The same .mjs file can run under Bun if that is the host runtime:

Terminal window
bun examples/agents/inspect-agent-loop.mjs --device <serial> --text "Sign in" --text-match exact --artifacts artifacts/agent-loop

The Python variant follows the same protocol:

Terminal window
python examples/agents/inspect-agent-loop.py --device <serial> --text "Sign in" --text-match exact --artifacts artifacts/agent-loop

Input command objects are one JSON object per line:

{"id":"1","command":"wait_visible","text":"Sign in","text_match":"exact","timeout_sec":15}
{"id":"2","command":"tap_text","text":"Sign in","text_match":"exact","timeout_sec":5}
{"id":"2b","command":"tap_element","text":"Files","text_match":"exact","resource_id":"com.example.app:id/itemTitle","class_name":"android.widget.TextView","timeout_sec":5}
{"id":"3","command":"screenshot","label":"after-sign-in"}
{"id":"4","command":"exit"}

If a selector matches multiple elements, Luotsi reports the ambiguity instead of silently picking one. Add resource_id, content_description, class_name, region, or the corresponding *_match fields, or send allow_ambiguous: true when picking the highest-ranked match is acceptable.

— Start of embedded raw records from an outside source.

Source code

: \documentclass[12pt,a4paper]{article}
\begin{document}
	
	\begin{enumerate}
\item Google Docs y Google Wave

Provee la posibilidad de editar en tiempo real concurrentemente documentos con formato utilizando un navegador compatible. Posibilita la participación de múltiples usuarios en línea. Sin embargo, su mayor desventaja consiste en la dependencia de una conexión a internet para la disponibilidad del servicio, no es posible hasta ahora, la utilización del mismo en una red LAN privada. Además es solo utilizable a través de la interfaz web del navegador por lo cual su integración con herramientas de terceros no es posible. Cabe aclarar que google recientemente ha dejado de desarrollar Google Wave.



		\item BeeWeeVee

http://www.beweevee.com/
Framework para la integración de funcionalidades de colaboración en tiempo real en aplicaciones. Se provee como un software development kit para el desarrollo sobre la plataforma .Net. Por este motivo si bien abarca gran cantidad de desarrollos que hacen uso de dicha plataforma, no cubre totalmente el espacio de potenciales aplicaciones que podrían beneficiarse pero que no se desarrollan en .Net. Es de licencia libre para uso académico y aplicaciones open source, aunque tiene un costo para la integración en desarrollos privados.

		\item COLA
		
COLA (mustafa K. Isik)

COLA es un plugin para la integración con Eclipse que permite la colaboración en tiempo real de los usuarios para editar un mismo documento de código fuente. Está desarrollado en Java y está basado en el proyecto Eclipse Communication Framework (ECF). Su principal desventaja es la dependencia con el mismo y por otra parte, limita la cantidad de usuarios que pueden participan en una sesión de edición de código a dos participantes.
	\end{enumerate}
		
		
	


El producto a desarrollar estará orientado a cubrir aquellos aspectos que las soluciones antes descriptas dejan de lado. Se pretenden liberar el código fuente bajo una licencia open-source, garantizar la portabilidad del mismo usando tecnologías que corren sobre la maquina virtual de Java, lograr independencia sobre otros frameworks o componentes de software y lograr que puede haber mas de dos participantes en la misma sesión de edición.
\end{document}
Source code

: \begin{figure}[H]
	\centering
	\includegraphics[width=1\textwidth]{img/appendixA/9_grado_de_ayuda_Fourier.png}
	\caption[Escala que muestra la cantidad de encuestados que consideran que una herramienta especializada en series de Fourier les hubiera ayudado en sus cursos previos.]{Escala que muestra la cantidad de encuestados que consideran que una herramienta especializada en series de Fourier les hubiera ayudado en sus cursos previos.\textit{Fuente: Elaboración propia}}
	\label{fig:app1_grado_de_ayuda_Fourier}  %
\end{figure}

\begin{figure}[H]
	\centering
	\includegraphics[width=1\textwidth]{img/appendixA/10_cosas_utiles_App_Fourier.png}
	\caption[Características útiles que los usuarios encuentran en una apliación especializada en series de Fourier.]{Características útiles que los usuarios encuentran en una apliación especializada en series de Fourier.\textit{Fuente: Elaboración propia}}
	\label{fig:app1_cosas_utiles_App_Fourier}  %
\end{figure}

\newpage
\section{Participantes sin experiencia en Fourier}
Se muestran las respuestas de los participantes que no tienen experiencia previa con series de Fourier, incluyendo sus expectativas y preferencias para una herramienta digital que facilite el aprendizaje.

Output events are one JSON object per line:

{"type":"session_started","session_id":"...","started_at":"..."}
{"type":"screen_snapshot","session_id":"...","state":{"captured_at":"...","element_count":12,"elements":[...]}}
{"type":"command_result","id":"1","command":"wait_visible","ok":true}
{"type":"screen_delta","id":"2","delta":{"added_count":1,"removed_count":0},"state":{...}}
{"type":"session_ended","id":"4","reason":"client_exit"}

For agent adapters, keep the reasoning loop explicit:

  1. Wait for screen_snapshot.
  2. Send one command with a stable id.
  3. Wait for the matching command_result.
  4. If the command changes state, wait for the matching screen_delta.
  5. Capture artifacts before exiting or when a command fails.

After the process exits, inspect the artifact base directory instead of reconnecting to the device. Luotsi writes each session under a concrete child run directory such as artifacts/agent-loop/<timestamp>-inspect.

Terminal window
luotsi artifacts list --artifacts artifacts/agent-loop
luotsi replay packet --last --artifacts artifacts/agent-loop
luotsi replay timeline --artifacts artifacts/agent-loop/<run-id> --type command_result
luotsi replay scenario-draft --artifacts artifacts/agent-loop/<run-id> --output scenarios/from-agent-loop.json --validate --write-markdown

When the captured command results and replay metadata include a trusted app package and adb target, the generated draft records package/device provenance and the validated handoff commands use those values for preflight, shared-lab claimed execution, and direct execution.

This example is a host-side adapter, not an autonomous product by itself. It does not choose a model, store credentials, hide device failures, or bypass Luotsi safety checks. Keep policy on the host, keep generated scenarios review-required, and use replay artifacts as the handoff from live control to triage.